Document passage »

With the cynical invocation of “Antifa,” politicians ranging from far right to centrist liberal sought to discredit Black rebellion, while laying the ground for ever more-brutal anti-Black repression. Since no formal Antifa organization exists, the label provided an expansive-enough cover for a wide range of crackdowns and retaliations against any number of protesters. Trump blamed “ANTIFA,” and Attorney General Bill Barr followed up by stating that the Justice Department planned to use its network of 56 regional FBI Joint Terrorism Task Forces to identify the “criminal organizers and instigators,” while specifically naming “Antifa and other similar groups.” Even though the term was largely an empty signifier in the scope of the Black-led uprisings, such finger-pointing served as a tool to unleash the weight of federal law enforcement against Black protest, while rhetorically denying Black agency.
It is a historical racist trope to suggest that Black communities cannot rise up and self-organize huge revolutionary action. In every major city, it was abundantly clear that young Black people were leading the uprisings. The promulgation of outside-agitator myths erased the agency of those communities organizing on the front lines. This divide-and-conquer strategy is as old and tired as any “bad protester versus good protester” dyad, which time and again has distracted from the glut of police violence attending every moment of anti-racist protest.

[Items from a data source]
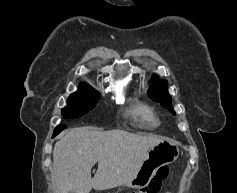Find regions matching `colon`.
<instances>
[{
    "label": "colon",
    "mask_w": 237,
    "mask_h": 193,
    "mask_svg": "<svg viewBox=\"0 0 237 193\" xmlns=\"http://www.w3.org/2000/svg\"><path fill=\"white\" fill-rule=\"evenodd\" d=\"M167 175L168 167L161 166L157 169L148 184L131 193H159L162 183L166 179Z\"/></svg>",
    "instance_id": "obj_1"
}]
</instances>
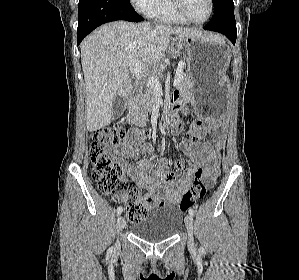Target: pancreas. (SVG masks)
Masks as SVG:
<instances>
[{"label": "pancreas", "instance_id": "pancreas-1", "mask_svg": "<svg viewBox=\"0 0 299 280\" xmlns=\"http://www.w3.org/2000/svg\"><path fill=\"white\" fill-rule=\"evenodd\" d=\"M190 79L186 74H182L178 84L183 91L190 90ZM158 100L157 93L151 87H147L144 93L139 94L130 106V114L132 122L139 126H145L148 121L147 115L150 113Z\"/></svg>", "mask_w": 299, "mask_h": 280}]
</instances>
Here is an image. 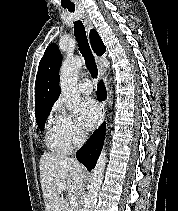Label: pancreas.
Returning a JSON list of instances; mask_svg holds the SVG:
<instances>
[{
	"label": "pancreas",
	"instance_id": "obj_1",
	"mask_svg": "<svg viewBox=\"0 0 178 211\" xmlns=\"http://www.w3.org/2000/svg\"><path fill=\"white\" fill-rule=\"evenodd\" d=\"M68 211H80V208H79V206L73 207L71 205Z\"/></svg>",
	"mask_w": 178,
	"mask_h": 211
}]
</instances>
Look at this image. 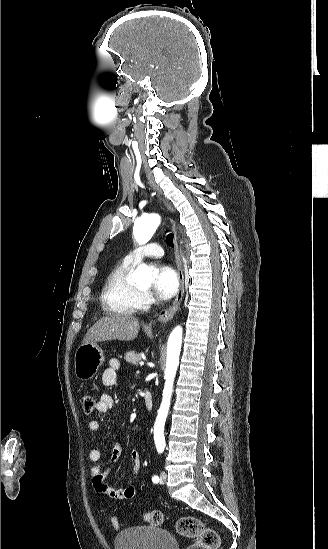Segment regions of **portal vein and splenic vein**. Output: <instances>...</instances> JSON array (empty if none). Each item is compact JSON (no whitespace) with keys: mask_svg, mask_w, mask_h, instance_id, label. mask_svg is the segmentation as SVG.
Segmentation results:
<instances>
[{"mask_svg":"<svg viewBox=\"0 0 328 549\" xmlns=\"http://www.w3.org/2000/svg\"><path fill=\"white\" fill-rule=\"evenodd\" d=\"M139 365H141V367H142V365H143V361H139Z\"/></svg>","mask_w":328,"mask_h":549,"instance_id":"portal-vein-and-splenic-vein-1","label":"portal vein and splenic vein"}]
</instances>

--

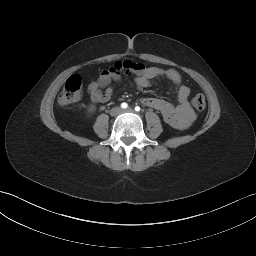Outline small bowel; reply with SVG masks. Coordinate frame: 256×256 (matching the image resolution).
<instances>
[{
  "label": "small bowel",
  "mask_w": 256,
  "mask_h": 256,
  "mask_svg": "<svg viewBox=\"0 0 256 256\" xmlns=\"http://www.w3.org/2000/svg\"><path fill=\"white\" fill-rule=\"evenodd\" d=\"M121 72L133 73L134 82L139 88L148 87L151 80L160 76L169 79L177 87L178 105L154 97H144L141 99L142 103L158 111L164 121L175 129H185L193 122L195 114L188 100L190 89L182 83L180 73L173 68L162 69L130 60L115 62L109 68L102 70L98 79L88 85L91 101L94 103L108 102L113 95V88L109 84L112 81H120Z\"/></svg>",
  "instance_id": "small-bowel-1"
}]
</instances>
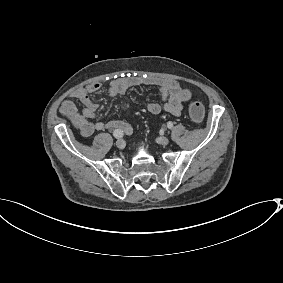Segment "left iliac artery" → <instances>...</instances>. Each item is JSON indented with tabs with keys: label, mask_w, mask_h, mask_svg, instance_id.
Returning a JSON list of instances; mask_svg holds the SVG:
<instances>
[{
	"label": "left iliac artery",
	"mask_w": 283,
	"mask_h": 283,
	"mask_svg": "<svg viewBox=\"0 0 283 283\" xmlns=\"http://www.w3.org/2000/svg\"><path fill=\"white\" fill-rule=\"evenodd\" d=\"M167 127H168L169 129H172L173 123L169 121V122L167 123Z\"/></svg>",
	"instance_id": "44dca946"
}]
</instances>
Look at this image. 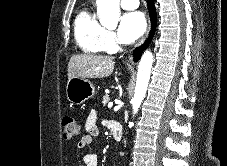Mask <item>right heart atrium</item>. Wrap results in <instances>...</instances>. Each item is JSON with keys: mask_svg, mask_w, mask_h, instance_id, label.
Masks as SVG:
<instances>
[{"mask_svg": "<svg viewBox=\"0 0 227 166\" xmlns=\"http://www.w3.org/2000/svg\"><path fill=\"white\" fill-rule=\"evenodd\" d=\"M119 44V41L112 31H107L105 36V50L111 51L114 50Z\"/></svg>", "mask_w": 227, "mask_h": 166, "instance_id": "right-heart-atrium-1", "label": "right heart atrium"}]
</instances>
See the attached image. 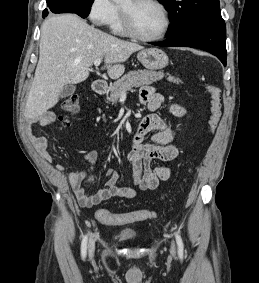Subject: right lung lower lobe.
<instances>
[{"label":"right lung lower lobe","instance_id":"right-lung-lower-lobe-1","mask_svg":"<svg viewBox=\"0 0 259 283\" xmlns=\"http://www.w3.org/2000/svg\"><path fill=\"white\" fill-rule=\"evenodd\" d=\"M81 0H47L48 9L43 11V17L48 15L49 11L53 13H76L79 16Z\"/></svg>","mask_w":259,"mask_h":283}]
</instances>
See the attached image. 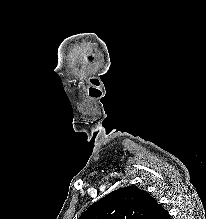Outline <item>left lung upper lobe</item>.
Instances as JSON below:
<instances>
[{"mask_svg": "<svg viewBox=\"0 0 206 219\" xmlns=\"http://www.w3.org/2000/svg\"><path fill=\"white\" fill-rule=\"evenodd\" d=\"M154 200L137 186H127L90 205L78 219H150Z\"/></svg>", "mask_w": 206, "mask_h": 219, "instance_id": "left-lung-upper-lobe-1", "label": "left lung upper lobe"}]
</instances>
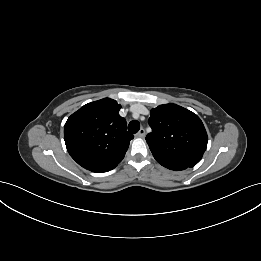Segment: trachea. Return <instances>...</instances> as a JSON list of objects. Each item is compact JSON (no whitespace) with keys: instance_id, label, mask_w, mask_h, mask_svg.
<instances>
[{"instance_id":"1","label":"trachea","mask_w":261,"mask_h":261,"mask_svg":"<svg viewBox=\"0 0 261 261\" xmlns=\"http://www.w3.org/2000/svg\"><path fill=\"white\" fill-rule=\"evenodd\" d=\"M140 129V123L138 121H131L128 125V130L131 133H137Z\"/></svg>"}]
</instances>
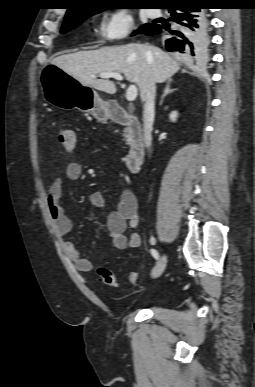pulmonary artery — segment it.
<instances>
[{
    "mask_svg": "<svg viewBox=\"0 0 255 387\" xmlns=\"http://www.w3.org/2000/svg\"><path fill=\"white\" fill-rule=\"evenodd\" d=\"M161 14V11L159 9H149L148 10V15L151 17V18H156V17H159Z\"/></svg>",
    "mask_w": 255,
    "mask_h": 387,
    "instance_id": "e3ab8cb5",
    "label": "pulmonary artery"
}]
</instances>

---

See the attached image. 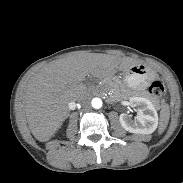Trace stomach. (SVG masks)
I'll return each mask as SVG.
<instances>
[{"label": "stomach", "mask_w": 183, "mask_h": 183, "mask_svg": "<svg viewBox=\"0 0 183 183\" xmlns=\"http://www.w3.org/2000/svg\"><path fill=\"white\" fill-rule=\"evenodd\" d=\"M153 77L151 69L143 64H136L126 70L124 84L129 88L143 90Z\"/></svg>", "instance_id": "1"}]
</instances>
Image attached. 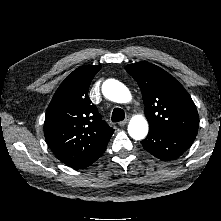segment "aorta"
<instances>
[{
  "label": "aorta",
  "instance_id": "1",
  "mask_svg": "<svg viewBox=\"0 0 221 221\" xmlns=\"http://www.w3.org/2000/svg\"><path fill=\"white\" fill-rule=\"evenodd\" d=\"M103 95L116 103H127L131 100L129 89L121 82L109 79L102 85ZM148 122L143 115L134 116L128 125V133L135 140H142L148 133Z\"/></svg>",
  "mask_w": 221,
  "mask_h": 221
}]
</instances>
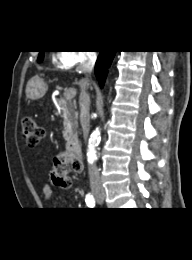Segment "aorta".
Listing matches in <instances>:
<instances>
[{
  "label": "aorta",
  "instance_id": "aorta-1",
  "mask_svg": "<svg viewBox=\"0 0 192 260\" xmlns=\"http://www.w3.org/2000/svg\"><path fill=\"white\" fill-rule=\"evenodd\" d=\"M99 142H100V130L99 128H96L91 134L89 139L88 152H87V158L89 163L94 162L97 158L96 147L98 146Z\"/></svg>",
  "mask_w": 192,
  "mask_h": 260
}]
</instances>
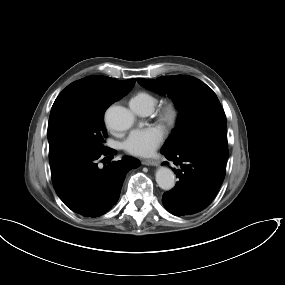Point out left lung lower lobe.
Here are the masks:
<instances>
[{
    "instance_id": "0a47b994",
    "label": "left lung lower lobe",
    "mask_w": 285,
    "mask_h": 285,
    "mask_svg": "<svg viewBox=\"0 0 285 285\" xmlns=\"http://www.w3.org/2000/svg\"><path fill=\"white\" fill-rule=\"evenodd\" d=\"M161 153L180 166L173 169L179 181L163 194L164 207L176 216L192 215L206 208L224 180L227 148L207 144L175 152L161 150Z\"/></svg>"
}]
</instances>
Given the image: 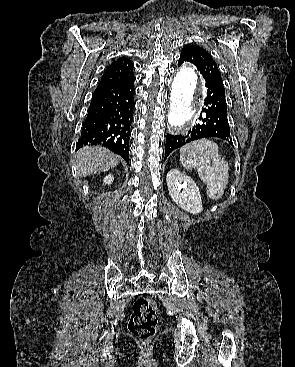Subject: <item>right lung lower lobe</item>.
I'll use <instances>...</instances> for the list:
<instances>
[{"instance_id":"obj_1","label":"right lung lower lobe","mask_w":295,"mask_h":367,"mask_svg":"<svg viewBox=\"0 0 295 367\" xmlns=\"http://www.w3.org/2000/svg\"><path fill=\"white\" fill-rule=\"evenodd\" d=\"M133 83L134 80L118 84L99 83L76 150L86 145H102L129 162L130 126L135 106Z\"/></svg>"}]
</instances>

Work to complete »
A: In the passage about Antifa and the Black-led uprisings, how many regional FBI Joint Terrorism Task Forces did the Justice Department plan to use?
B: Give again, word for word, the part of the passage about Antifa and the Black-led uprisings that begins at the words "It is a historical" and stops after "of anti-racist protest.".
C: Carry on the passage about Antifa and the Black-led uprisings, starting after its last sentence.

Answers to the tasks »
A: 56

B:
It is a historical racist trope to suggest that Black communities cannot rise up and self-organize huge revolutionary action. In every major city, it was abundantly clear that young Black people were leading the uprisings. The promulgation of outside-agitator myths erased the agency of those communities organizing on the front lines. This divide-and-conquer strategy is as old and tired as any “bad protester versus good protester” dyad, which time and again has distracted from the glut of police violence attending every moment of anti-racist protest.

C:
It just so happens that the Ku Klux Klan also favored this strategy. In the 1930s, the Klan issued flyers in Alabama stating that “paid organizers for the communists are only trying” to get Black people “in trouble.” As James Baldwin wrote in 1961, “It is a notion which contains a gratuitous insult implying,” that Black people “can make no move unless they are manipulated.”
When Trump railed against Antifa and “radical-left anarchists,” the assumption was clearly that these so-called infiltrators were to be imagined as white. There is little doubt that white anarchists and self-identifying Antifa activists took part in the 2020 protests and, at times, took militant action. But having been involved in anarchist organizing in the United States for a decade, I can assure you that there are simply far too few explicitly anarchist or Antifa activists (white or non white) to account for the vast scope of insurrectionary activity that took place over those weeks. And, more to the point, the Black people taking radical action have no need for white leftist instigation.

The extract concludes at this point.